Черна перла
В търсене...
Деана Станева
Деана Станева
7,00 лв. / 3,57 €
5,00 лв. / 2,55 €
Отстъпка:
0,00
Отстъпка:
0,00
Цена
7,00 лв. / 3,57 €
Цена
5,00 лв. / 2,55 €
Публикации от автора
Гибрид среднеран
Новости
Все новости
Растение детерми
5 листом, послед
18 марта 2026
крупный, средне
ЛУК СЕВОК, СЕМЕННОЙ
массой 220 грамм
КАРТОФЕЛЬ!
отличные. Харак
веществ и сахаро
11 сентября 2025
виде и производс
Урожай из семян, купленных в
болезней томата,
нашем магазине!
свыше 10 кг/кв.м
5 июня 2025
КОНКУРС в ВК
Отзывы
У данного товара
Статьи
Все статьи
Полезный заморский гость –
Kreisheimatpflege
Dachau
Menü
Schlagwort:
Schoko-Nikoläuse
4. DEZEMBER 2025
*****
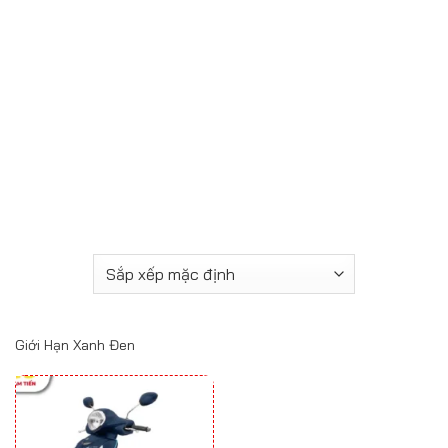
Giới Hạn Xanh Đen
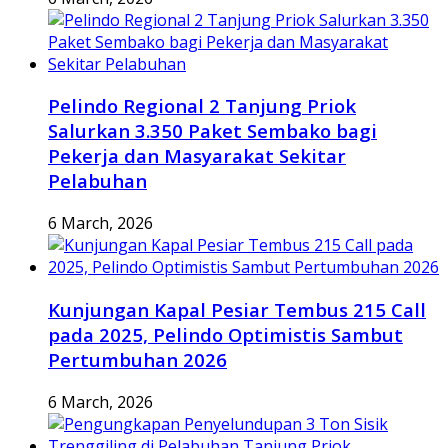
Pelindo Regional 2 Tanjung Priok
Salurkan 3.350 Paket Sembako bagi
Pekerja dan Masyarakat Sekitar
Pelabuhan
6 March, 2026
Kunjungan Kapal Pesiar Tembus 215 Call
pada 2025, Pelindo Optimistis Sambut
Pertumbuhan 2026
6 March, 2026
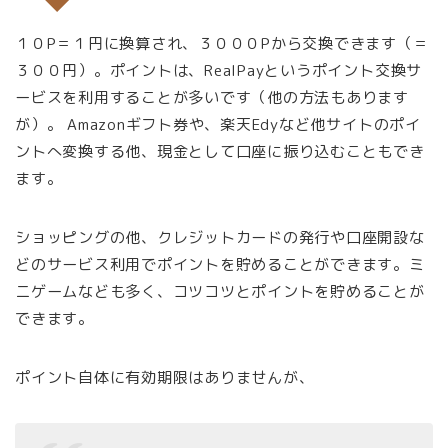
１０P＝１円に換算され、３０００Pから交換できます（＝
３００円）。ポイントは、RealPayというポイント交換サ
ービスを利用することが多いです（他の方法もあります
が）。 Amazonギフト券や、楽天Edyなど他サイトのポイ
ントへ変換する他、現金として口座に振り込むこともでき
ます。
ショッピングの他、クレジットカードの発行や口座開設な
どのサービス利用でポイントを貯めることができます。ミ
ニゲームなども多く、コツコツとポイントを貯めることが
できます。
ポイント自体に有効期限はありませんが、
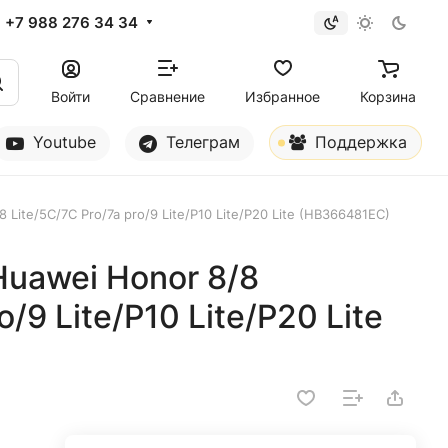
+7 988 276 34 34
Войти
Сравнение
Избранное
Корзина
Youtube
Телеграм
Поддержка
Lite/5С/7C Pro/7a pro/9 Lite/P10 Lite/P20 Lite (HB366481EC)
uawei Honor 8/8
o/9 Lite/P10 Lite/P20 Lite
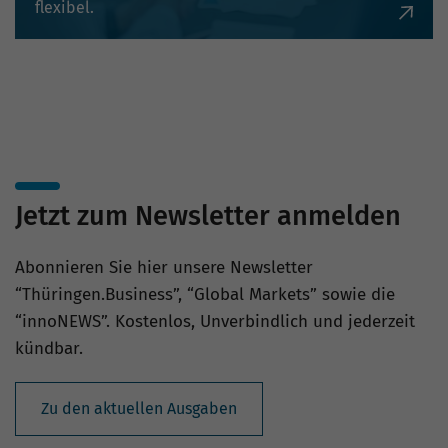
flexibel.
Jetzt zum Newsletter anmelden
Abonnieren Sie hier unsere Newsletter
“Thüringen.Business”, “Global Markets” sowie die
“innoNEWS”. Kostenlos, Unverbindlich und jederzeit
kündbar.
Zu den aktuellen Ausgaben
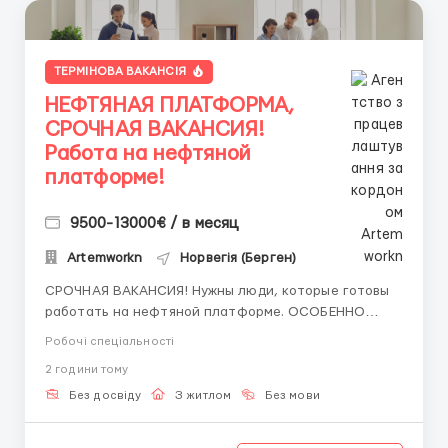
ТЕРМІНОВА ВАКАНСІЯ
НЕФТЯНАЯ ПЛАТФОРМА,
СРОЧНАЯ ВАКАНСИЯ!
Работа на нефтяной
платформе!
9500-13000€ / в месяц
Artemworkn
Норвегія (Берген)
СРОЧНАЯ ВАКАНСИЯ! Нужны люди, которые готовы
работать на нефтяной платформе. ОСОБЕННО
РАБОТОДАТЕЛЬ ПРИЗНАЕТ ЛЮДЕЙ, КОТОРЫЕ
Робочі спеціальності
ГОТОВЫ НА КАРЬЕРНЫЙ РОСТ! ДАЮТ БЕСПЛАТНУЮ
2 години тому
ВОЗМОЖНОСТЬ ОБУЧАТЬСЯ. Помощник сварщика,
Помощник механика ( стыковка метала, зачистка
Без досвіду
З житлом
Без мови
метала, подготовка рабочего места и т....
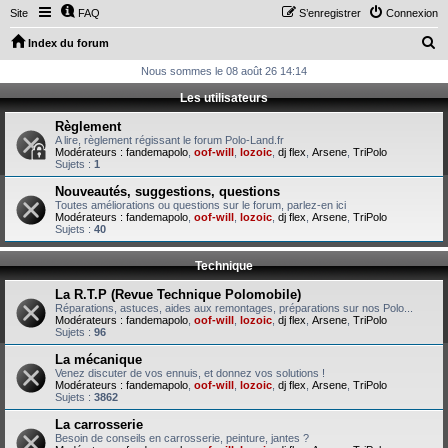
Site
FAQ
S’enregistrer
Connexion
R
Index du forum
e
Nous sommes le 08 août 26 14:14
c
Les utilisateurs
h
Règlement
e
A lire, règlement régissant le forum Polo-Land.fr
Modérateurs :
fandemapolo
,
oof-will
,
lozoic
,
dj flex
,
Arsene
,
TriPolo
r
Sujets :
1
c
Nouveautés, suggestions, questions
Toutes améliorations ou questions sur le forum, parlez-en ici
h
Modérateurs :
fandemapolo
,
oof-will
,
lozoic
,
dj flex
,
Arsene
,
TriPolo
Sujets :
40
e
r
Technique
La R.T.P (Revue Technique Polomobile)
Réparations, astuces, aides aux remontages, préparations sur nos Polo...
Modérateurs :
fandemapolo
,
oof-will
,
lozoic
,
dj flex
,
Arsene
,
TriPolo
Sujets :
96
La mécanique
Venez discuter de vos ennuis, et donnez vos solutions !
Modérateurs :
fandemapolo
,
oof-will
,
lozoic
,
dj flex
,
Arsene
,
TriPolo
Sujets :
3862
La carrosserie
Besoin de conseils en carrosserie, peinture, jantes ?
*****
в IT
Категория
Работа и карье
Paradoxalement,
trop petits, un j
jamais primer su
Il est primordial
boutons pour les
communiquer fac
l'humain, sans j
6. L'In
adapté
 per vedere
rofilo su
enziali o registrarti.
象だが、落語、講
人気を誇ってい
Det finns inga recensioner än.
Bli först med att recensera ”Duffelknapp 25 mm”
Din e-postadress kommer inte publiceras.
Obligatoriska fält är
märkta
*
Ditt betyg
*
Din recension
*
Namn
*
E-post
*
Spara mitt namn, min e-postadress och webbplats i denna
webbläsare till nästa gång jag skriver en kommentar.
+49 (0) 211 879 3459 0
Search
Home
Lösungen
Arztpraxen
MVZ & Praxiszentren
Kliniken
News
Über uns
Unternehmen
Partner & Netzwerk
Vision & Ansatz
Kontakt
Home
*****
• Task objective
Copy out the part of the listing that opens with the line containing "988 276 34 34" and closes with the line containing "метала, подготовка рабочего места и т....", switching "Избранное" to "Закладки" and keeping everything else unchanged. Leave the pictures out of your answer.

• Exercise solution
+7 988 276 34 34
Войти
Сравнение
Закладки
Корзина
Youtube
Телеграм
Поддержка
Lite/5С/7C Pro/7a pro/9 Lite/P10 Lite/P20 Lite (HB366481EC)
uawei Honor 8/8
o/9 Lite/P10 Lite/P20 Lite
flexibel.
Jetzt zum Newsletter anmelden
Abonnieren Sie hier unsere Newsletter
“Thüringen.Business”, “Global Markets” sowie die
“innoNEWS”. Kostenlos, Unverbindlich und jederzeit
kündbar.
Zu den aktuellen Ausgaben
ТЕРМІНОВА ВАКАНСІЯ
НЕФТЯНАЯ ПЛАТФОРМА,
СРОЧНАЯ ВАКАНСИЯ!
Работа на нефтяной
платформе!
9500-13000€ / в месяц
Artemworkn
Норвегія (Берген)
СРОЧНАЯ ВАКАНСИЯ! Нужны люди, которые готовы
работать на нефтяной платформе. ОСОБЕННО
РАБОТОДАТЕЛЬ ПРИЗНАЕТ ЛЮДЕЙ, КОТОРЫЕ
Робочі спеціальності
ГОТОВЫ НА КАРЬЕРНЫЙ РОСТ! ДАЮТ БЕСПЛАТНУЮ
2 години тому
ВОЗМОЖНОСТЬ ОБУЧАТЬСЯ. Помощник сварщика,
Помощник механика ( стыковка метала, зачистка
Без досвіду
З житлом
Без мови
метала, подготовка рабочего места и т....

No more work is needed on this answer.